Records for the task START
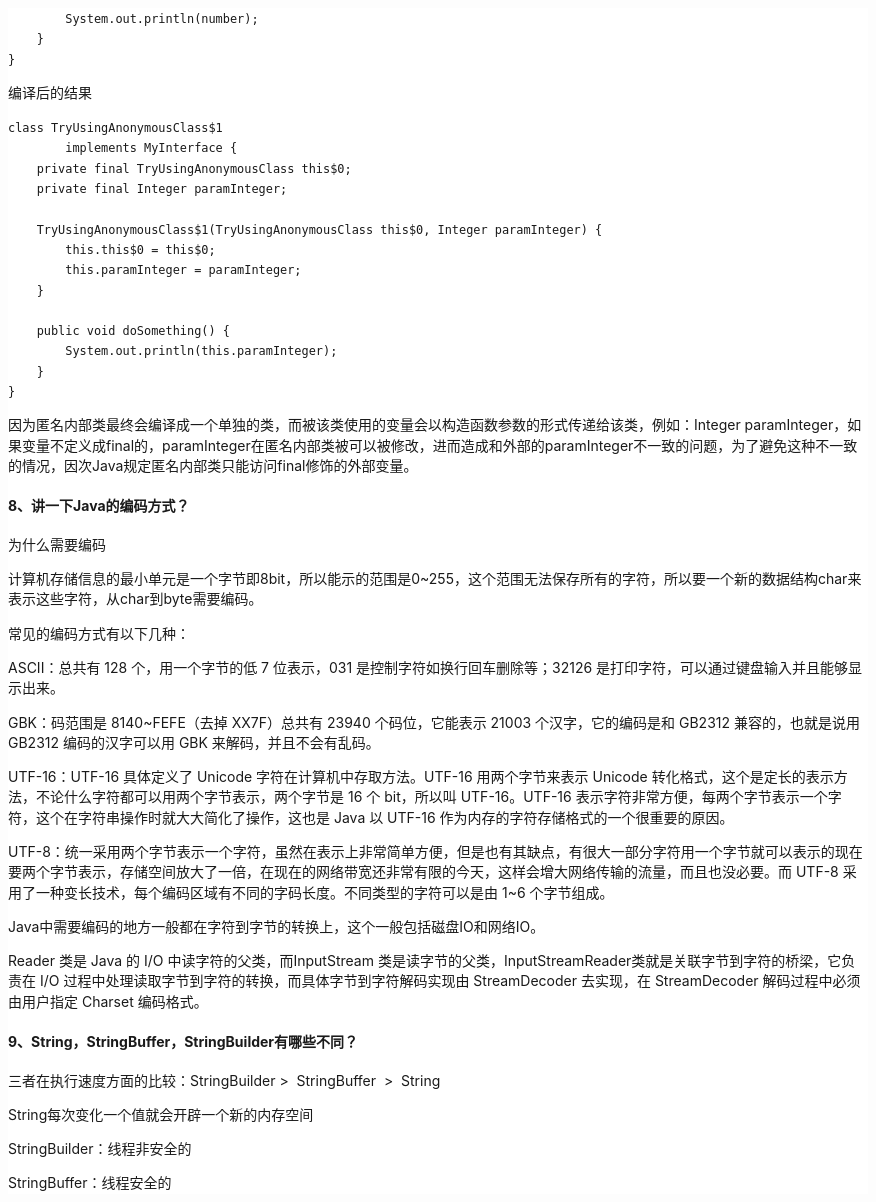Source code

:             System.out.println(number);
        }
    }
    
编译后的结果

    class TryUsingAnonymousClass$1
            implements MyInterface {
        private final TryUsingAnonymousClass this$0;
        private final Integer paramInteger;
    
        TryUsingAnonymousClass$1(TryUsingAnonymousClass this$0, Integer paramInteger) {
            this.this$0 = this$0;
            this.paramInteger = paramInteger;
        }
    
        public void doSomething() {
            System.out.println(this.paramInteger);
        }
    }
    
因为匿名内部类最终会编译成一个单独的类，而被该类使用的变量会以构造函数参数的形式传递给该类，例如：Integer paramInteger，如果变量不定义成final的，paramInteger在匿名内部类被可以被修改，进而造成和外部的paramInteger不一致的问题，为了避免这种不一致的情况，因次Java规定匿名内部类只能访问final修饰的外部变量。


#### 8、讲一下Java的编码方式？

为什么需要编码

计算机存储信息的最小单元是一个字节即8bit，所以能示的范围是0~255，这个范围无法保存所有的字符，所以要一个新的数据结构char来表示这些字符，从char到byte需要编码。

常见的编码方式有以下几种：

ASCII：总共有 128 个，用一个字节的低 7 位表示，031 是控制字符如换行回车删除等；32126 是打印字符，可以通过键盘输入并且能够显示出来。

GBK：码范围是 8140~FEFE（去掉 XX7F）总共有 23940 个码位，它能表示 21003 个汉字，它的编码是和 GB2312 兼容的，也就是说用 GB2312 编码的汉字可以用 GBK 来解码，并且不会有乱码。

UTF-16：UTF-16 具体定义了 Unicode 字符在计算机中存取方法。UTF-16 用两个字节来表示 Unicode 转化格式，这个是定长的表示方法，不论什么字符都可以用两个字节表示，两个字节是 16 个 bit，所以叫 UTF-16。UTF-16 表示字符非常方便，每两个字节表示一个字符，这个在字符串操作时就大大简化了操作，这也是 Java 以 UTF-16 作为内存的字符存储格式的一个很重要的原因。

UTF-8：统一采用两个字节表示一个字符，虽然在表示上非常简单方便，但是也有其缺点，有很大一部分字符用一个字节就可以表示的现在要两个字节表示，存储空间放大了一倍，在现在的网络带宽还非常有限的今天，这样会增大网络传输的流量，而且也没必要。而 UTF-8 采用了一种变长技术，每个编码区域有不同的字码长度。不同类型的字符可以是由 1~6 个字节组成。

Java中需要编码的地方一般都在字符到字节的转换上，这个一般包括磁盘IO和网络IO。

Reader 类是 Java 的 I/O 中读字符的父类，而InputStream 类是读字节的父类，InputStreamReader类就是关联字节到字符的桥梁，它负责在 I/O 过程中处理读取字节到字符的转换，而具体字节到字符解码实现由 StreamDecoder 去实现，在 StreamDecoder 解码过程中必须由用户指定 Charset 编码格式。


#### 9、String，StringBuffer，StringBuilder有哪些不同？

三者在执行速度方面的比较：StringBuilder >  StringBuffer  >  String

String每次变化一个值就会开辟一个新的内存空间

StringBuilder：线程非安全的

StringBuffer：线程安全的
Records for the task END
Identify the lines of the data that contain the word "private". Copy each of them.

        private final TryUsingAnonymousClass this$0;
        private final Integer paramInteger;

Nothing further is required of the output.